WASHINGTON, December 5 — Senate health committee Chairman Lamar Alexander (R-Tenn.) today said the United States Senate is on track to pass what Majority Leader McConnell has called “the most important legislation Congress will pass this year,” after senators invoked cloture on the 21st Century Cures Act, setting up a vote for final Senate passage of the bill:

“For the second year in a row, the Senate is poised to send the President another Christmas miracle for his signature—one that will help virtually every American family. This time, it’s the 21st Century Cures Act, which the House of Representatives passed last week by an overwhelming vote of 392-26. Tonight, the Senate has voted to move forward on this bill, sending an unmistakable message that the time is now to deliver on the promise of 21st Century Cures,” Alexander said. “I am looking forward to another successful vote in the Senate tomorrow, so we can send this legislation to the White House where the president has his pen ready to sign it.”

Senator Alexander continued: “This bipartisan legislation – which Majority Leader McConnell has called 'the most important legislation Congress will pass this year' – will help us take advantage of the breathtaking advances in biomedical research and bring those innovations to doctors’ offices and patients’ medicine cabinets around the country. This legislation will advance Vice President Biden’s moonshot to find cures for cancer, President Obama’s Precision Medicine Initiative, and the BRAIN Initiative – and it will help states in the fight against opioid abuse and the one in five adults in this country suffering from a mental illness. It’s time for the Senate to deliver on the promise of 21st Century Cures for patients.”

This past weekend, President Obama voiced his strong support for this bill, in his weekly address to the nation saying: “Like all good legislation, [the bill] reflects compromise.  This week, the House passed it overwhelmingly, and in bipartisan fashion.  The Senate will vote in the next few days, and I hope they’ll do the same.  I’ll sign it as soon as it reaches my desk, because like a lot of you, I’ve lost people I love to cancer.  I hear every day from Americans whose loved ones are suffering from addiction and other debilitating diseases.  And I believe we should seize every chance we have to find cures as soon as possible.  When it’s your family, hope can’t come soon enough.”

Last December, Congress passed and the President signed the Every Student Succeeds Act – legislation to fix No Child Left Behind.

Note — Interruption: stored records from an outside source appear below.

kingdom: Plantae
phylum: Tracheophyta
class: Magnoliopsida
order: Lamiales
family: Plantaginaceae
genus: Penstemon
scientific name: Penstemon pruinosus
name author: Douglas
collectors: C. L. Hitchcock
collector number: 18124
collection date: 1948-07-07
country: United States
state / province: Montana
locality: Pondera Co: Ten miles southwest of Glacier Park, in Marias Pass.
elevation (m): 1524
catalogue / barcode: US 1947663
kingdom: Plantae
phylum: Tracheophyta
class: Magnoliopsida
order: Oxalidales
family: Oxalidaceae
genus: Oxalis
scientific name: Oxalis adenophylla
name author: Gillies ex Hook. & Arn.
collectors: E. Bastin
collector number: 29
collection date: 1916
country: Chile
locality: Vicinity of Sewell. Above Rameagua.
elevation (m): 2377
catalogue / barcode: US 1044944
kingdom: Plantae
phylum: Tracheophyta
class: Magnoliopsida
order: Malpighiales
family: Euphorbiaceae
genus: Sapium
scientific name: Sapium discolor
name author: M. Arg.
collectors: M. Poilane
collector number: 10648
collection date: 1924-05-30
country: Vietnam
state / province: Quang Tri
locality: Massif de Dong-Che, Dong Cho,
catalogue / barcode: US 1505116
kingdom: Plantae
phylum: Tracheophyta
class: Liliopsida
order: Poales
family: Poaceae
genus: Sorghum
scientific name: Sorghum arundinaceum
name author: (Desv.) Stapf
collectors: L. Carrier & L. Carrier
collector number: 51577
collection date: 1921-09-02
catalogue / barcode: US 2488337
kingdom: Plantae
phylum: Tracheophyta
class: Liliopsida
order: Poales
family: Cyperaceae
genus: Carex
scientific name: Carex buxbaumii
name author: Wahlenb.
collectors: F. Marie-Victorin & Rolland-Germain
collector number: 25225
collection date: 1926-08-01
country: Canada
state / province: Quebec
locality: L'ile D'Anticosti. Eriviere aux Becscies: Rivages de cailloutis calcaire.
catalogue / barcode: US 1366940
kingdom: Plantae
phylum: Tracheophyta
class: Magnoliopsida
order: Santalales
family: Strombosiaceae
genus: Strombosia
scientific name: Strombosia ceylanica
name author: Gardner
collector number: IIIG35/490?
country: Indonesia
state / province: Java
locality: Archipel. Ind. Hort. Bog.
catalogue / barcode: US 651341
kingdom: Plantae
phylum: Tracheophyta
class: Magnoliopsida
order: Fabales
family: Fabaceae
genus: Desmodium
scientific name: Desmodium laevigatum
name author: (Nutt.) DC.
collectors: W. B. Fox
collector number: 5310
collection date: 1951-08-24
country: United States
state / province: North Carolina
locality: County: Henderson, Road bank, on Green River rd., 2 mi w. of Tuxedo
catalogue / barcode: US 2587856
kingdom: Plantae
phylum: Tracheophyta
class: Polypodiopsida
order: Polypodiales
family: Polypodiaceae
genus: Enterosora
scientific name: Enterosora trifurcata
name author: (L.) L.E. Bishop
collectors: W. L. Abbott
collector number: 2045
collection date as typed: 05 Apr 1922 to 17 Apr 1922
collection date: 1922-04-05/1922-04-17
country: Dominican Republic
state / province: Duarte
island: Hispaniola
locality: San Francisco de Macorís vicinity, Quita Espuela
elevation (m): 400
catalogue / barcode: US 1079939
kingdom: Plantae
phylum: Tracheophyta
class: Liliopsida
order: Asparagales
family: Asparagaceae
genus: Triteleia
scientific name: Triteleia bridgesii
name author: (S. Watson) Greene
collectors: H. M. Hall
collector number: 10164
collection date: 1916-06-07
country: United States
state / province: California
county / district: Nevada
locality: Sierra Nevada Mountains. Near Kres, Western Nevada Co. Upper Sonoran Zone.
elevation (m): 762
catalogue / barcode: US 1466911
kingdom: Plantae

The 21st Century Cures agreement will:

  • Help bring safe drugs and devices to market more quickly and at less cost by making needed reforms to the Food and Drug Administration (FDA), including: expedited review for breakthrough devices, increased patient involvement in the drug approval process, a streamlined review process for combination products that are both a drug and device, and freedom from red tape for software like fitbits or calorie counting apps.
  • Provide $4.8 billion to National Institutes of Health, including: $1.8 billion for Vice President Biden’s "Cancer Moonshot” to speed cancer research; $1.4 billion for President Obama’s Precision Medicine Initiative to drive research into the genetic, lifestyle and environmental variations of disease; and $1.6 billion for the BRAIN Initiative to improve our understanding of diseases like Alzheimer's and speed diagnosis and treatment.
  • Provide $500 million to the FDA.
  • Provide $1 billion in grants to states to address the opioid crisis.
  • Address the country’s mental health crisis and help the one out of five adult Americans suffering from mental illness receive the care they need.
  • Improve electronic health records for doctors and their patients.